Noté entonces a Dalila, sentada a su lado y atenta a cualquier movimiento de su dueño. Papi comenzó a caminar en dirección al baño, y ella lo siguió. La puerta estaba cerrada, pero papá jamás se detuvo, y la atravesó cual fuera una cortina de humo. La perrita, por su parte, se quedó a los pies del umbral, esperando a ver si nuestro padre volvía a salir. Luego de unos segundos, se apartó para montarse en la cama con nosotras. Ya absolutamente despabilada, comencé a sollozar.
“¿Qué fue eso Firu? ¿Se murió?”
Ella no quiso responder mis preguntas. Tan sólo me dijo que papá quería despedirse de la casa, y hacernos saber que estaba bien.
Esperé toda la noche, y toda la mañana, a recibir la llamada de mi mamá o del hospital con la noticia de que papá había pasado a mejor vida. Pero el teléfono nunca sonó.
Y para mi sorpresa, al llegar al hospital papá seguía vivo. Permaneció con vida por un par de semanas más.
Estaba muy callado esa mañana. Su condición había empeorado considerablemente. Al rato de acompañarlo, Firu sostuvo su mano lánguida, y la acarició en silencio.
“Papá…” le dijo después de varios minutos. “Daniela te vió anoche.”
Él volteó a mi, y me dirigió una mirada que me resultó espantosamente familiar. Era, sin lugar a dudas, la misma expresión de horas atrás.

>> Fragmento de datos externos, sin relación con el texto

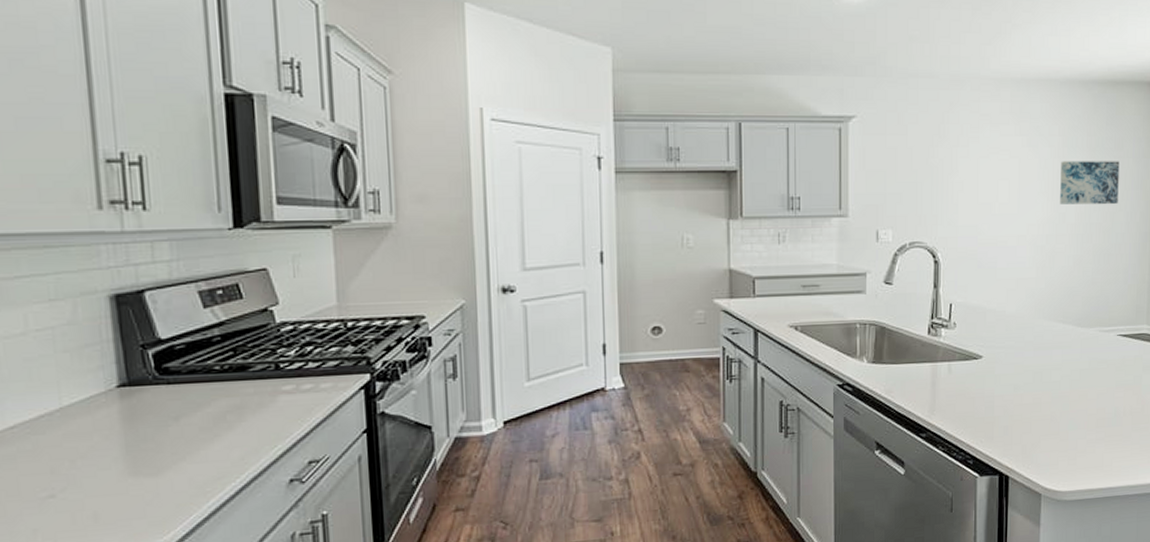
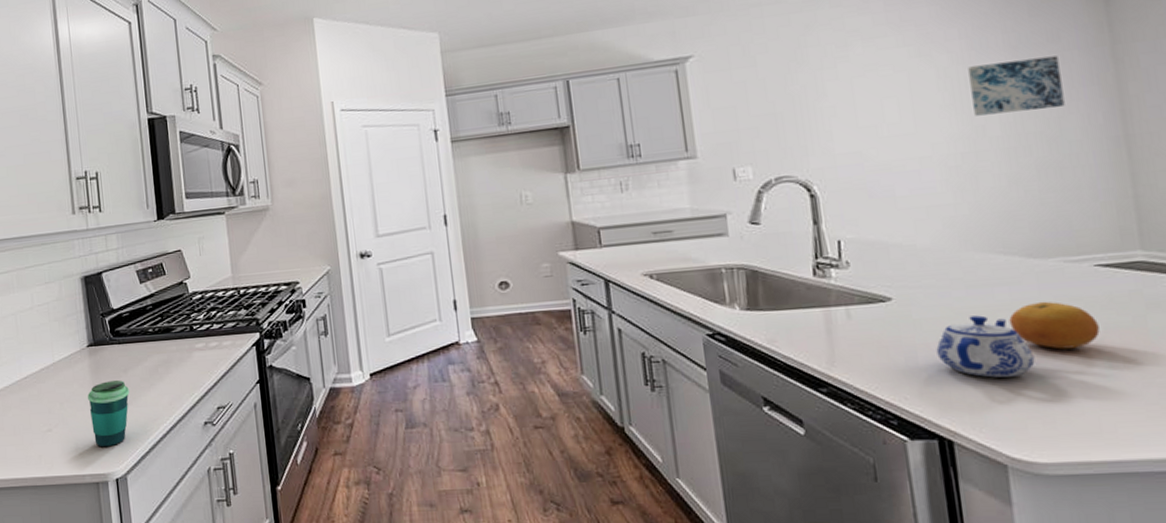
cup: none [116,430,182,515] -> present [88,380,129,448]
teapot: none [1007,373,1070,424] -> present [936,315,1035,378]
fruit: none [1058,362,1113,402] -> present [1009,301,1100,350]

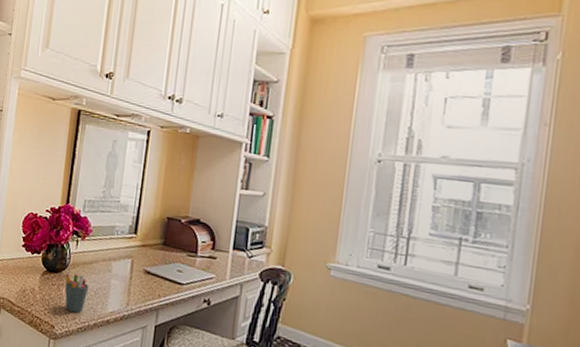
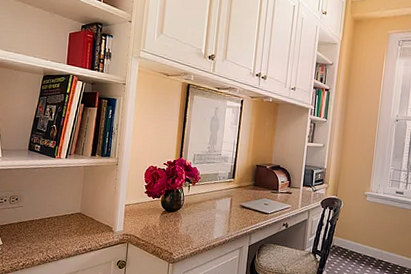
pen holder: present [64,273,89,313] -> none [180,211,199,242]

Serena, pero inundada de dolor.
“¿Verdad que tú estabas en la casa?”, preguntó Firu.
Papá sólo cerró sus ojos melancólicos, sin ganas de responder la pregunta a la cual todos ya sabíamos la respuesta, y yo salí inmediatamente de la habitación, despavorida.
Me tomó un buen tiempo entender por qué papá nos había visitado, aún quedando semanas antes de morir, y por qué sólo nos vio en silencio, con un desconsuelo tras su mirada que era completamente atípico a su alegre personalidad.
Sólo hoy en día creo saberlo. He aprendido con el tiempo que la capacidad de reír no es lo único que vale la pena compartir, y que esa noche, en medio de su habitación oscura, papá quería mostrarnos lo que no compartía con cualquiera: su tristeza. Sólo a nosotras, sus dos hijas, nos permitió acompañarlo en la soledad de despedirse de su hogar. Sólo a nosotras nos reveló ese lado suyo, tan verdadero como el gracioso y juguetón: el de un hombre que lamentaba tener que dejar atrás su casa, su mundo, y su familia.
Compartir. Sobre todo aquello que otros no quisieran ni contemplar: eso es parte del tejido que une a cualquier familia.